Hypoxia Moderates γ(1)34.5-Deleted Herpes Simplex Virus Oncolytic Activity in Human Glioma Xenoline Primary Cultures.

Hypoxia plays a critical role in the tumor microenvironment of high-grade gliomas by promoting the glioma stem cell (GSC)-like phenotype, which displays resistance to standard therapies. We tested three glioblastoma multiforme xenograft lines (xenolines) against γ(1)34.5-deleted recombinant oncolytic herpes simplex virus (oHSV) C101 under 1% (hypoxia) and 20.8% (normoxia) oxygen tension for effects on oHSV infectivity, replication, and cytotoxicity in all tumor cells and CD133(+) GSCs. Expression levels of CD133, a putative GSC marker, and CD111 (nectin-1), an adhesion molecule that is the most efficient method for HSV entry, increased significantly under hypoxia in all three xenolines. Despite increased CD111 expression under hypoxic conditions, oHSV infectivity, cytotoxicity and viral recovery were not improved or were diminished in all three xenolines under hypoxia. In contrast, wild-type HSV-1 equally infected xenoline cells in normoxia and hypoxia, suggesting that the 34.5 mutation plays a role in the decreased C101 infectivity in hypoxia.
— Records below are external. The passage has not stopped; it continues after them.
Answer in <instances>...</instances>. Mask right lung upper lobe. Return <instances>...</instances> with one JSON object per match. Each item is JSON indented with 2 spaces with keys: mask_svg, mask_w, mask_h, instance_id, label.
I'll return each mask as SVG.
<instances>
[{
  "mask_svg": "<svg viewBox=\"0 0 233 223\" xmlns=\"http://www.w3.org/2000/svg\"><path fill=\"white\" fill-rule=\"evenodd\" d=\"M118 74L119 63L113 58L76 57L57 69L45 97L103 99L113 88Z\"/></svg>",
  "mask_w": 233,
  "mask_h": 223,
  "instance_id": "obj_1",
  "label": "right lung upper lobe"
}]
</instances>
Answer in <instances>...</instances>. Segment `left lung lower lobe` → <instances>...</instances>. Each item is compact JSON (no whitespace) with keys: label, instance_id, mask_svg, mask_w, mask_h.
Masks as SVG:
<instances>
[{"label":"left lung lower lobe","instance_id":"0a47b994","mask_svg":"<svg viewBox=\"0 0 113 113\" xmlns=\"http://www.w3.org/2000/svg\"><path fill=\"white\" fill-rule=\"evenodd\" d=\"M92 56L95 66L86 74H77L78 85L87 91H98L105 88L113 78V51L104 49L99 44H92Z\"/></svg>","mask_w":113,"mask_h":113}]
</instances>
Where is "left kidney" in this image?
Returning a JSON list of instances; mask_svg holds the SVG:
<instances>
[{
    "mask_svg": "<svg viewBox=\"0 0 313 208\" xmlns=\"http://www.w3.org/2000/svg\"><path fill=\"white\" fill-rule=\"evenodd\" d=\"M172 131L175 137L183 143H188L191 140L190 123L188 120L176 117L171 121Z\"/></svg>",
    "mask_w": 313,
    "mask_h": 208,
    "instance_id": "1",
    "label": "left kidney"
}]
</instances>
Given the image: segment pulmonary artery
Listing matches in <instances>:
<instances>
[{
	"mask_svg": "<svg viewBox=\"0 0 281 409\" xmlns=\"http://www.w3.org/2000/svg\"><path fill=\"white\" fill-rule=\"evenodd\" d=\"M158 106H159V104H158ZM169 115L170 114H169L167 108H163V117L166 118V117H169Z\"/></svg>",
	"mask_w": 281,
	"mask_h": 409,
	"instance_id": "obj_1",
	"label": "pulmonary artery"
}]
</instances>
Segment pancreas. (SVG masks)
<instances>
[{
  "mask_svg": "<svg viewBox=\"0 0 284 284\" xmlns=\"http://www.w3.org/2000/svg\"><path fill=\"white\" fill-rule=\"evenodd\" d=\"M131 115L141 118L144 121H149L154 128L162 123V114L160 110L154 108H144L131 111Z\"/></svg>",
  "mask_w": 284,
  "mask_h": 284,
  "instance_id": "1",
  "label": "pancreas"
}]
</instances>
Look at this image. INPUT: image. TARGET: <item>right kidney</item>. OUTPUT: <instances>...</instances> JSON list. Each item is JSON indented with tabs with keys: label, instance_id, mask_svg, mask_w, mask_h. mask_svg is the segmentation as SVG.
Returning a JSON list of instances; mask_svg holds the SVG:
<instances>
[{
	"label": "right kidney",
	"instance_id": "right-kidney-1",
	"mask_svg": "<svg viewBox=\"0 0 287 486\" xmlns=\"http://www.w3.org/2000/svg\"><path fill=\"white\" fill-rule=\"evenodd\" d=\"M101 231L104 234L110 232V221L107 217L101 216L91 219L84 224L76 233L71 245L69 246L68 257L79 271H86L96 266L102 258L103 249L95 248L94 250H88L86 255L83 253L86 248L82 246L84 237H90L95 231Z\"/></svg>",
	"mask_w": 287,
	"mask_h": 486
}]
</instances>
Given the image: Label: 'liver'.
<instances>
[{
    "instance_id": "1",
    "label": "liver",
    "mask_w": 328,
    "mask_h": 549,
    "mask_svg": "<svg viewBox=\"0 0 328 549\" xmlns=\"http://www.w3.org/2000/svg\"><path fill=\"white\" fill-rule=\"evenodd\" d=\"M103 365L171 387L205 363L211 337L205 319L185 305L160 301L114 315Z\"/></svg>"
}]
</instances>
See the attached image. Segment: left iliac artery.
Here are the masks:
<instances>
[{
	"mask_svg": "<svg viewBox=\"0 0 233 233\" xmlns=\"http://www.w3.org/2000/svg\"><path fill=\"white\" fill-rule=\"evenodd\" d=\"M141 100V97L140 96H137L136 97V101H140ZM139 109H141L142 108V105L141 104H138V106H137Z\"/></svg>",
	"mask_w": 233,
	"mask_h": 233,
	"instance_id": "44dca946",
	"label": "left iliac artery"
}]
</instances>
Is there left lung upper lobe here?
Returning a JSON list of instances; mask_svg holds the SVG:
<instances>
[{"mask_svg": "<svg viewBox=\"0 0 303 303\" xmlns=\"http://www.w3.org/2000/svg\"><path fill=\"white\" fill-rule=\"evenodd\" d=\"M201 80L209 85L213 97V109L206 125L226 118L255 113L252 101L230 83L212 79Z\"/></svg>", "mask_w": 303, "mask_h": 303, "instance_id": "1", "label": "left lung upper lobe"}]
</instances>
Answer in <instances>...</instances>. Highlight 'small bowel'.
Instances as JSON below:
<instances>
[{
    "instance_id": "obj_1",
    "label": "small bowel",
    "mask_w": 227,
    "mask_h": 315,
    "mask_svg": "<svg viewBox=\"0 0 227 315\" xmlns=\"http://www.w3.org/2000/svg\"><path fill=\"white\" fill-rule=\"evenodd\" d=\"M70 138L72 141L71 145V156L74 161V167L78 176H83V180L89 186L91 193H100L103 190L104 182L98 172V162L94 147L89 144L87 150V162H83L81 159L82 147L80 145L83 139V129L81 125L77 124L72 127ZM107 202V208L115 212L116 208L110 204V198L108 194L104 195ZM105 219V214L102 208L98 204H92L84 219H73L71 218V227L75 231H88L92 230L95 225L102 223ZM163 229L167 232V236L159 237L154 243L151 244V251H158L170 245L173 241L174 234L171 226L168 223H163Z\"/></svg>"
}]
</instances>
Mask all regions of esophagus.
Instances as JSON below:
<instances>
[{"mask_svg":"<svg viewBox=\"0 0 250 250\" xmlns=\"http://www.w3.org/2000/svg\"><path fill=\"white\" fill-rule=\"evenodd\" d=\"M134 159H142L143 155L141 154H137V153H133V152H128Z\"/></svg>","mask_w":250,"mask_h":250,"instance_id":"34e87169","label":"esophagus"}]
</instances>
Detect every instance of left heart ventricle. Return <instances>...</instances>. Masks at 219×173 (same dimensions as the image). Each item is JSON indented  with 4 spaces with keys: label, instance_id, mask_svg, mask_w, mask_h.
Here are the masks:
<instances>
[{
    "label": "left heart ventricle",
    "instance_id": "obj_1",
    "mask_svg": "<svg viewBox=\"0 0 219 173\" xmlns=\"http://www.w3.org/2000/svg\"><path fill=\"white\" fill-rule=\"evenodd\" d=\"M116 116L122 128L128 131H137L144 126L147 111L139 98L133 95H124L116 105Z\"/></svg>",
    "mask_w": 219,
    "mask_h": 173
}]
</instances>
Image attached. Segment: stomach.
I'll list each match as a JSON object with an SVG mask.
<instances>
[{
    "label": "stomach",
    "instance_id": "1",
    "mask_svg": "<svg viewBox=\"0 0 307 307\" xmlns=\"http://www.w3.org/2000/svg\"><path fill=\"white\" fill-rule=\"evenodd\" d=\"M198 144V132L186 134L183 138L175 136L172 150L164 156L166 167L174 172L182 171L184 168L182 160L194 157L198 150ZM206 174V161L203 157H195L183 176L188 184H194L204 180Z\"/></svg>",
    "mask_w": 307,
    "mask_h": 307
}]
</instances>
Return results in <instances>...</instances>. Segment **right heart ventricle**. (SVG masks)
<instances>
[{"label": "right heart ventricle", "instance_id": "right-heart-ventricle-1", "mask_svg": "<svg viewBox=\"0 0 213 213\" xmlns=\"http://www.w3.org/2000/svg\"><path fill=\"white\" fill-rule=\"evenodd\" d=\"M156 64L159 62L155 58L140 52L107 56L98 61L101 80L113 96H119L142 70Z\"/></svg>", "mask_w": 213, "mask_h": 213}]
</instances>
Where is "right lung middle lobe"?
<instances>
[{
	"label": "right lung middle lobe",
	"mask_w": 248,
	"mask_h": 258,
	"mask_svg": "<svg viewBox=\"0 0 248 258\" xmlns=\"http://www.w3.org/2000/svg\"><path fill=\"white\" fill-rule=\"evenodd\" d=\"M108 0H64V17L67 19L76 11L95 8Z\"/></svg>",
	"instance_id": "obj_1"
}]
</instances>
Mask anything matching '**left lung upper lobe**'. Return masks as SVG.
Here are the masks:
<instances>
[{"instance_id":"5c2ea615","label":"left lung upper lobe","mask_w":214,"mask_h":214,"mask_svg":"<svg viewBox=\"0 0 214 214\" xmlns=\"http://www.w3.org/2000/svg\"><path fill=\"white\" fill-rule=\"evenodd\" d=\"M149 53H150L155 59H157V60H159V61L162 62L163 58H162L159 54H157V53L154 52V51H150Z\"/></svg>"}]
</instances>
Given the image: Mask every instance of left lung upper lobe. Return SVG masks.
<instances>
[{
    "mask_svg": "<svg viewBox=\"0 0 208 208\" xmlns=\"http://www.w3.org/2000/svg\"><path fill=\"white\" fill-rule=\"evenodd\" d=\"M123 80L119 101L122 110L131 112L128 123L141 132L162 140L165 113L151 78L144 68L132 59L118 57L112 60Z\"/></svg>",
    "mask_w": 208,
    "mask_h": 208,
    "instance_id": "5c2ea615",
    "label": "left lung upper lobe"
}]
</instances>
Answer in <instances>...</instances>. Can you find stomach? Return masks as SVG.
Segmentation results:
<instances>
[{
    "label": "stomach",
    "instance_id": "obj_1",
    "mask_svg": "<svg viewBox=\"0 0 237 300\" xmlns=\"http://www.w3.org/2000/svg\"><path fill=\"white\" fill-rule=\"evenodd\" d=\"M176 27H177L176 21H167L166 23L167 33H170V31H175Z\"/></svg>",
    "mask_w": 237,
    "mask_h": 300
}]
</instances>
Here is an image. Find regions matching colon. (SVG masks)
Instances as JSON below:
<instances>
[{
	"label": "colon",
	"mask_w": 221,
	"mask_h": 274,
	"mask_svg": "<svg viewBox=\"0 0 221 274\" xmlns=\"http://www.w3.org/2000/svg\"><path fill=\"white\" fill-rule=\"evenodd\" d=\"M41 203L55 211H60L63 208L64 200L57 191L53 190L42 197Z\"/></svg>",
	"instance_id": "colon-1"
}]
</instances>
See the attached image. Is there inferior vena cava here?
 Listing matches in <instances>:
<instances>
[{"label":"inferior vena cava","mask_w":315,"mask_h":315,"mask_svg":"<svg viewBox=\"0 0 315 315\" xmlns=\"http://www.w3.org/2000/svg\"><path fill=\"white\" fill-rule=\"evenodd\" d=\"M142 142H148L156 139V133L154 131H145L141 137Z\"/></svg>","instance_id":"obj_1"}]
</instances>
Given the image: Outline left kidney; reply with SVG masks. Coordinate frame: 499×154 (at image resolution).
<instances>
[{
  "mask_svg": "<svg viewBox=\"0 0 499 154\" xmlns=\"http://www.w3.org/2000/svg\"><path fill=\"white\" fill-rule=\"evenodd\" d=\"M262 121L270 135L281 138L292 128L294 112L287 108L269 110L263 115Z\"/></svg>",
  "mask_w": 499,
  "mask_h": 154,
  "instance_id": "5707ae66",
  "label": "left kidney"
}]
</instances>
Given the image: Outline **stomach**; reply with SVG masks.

Importantly, CD133(+) cells were not more resistant to oHSV than CD133(-) tumor cells regardless of oxygen tension. Furthermore, CD133 expression decreased as viral dose increased in two of the xenolines suggesting that up-regulation of CD133 in hypoxia was not the cause of reduced viral efficacy. Our findings that oHSV infectivity and cytotoxicity were diminished under hypoxia in several GBM xenolines likely have important implications for clinical applications of oHSV therapies, especially considering the vital role of hypoxia in the microenvironment of GBM tumors.